PROBLEM TO WORK ON:
Please render everything from the line containing "Skip header" down to the line containing "Philadelphia 19107" as a JSON list of strings, with one string per line and blank lines left out.

STORED DATA:
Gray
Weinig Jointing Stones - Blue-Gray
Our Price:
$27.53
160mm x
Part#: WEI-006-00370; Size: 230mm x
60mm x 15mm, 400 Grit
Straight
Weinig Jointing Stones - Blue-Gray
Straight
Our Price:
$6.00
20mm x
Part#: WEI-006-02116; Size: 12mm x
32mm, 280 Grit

--

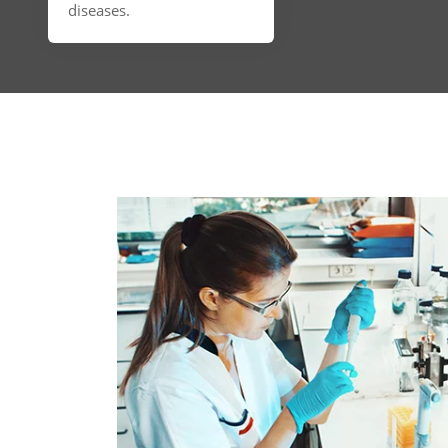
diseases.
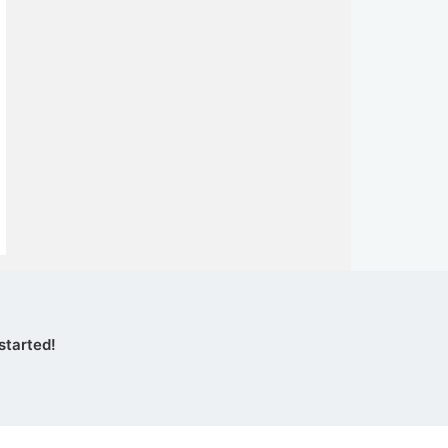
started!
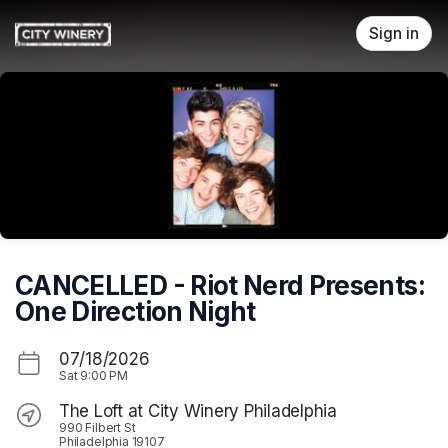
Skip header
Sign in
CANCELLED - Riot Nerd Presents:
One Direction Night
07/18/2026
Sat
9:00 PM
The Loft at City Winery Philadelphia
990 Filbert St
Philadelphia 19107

==

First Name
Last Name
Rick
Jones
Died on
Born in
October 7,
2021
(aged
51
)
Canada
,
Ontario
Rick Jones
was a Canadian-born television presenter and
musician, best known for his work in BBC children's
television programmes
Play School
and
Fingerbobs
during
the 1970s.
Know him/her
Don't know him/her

SOLVED EXERCISE:
[
  "Skip header",
  "Sign in",
  "CANCELLED - Riot Nerd Presents:",
  "One Direction Night",
  "07/18/2026",
  "Sat",
  "9:00 PM",
  "The Loft at City Winery Philadelphia",
  "990 Filbert St",
  "Philadelphia 19107"
]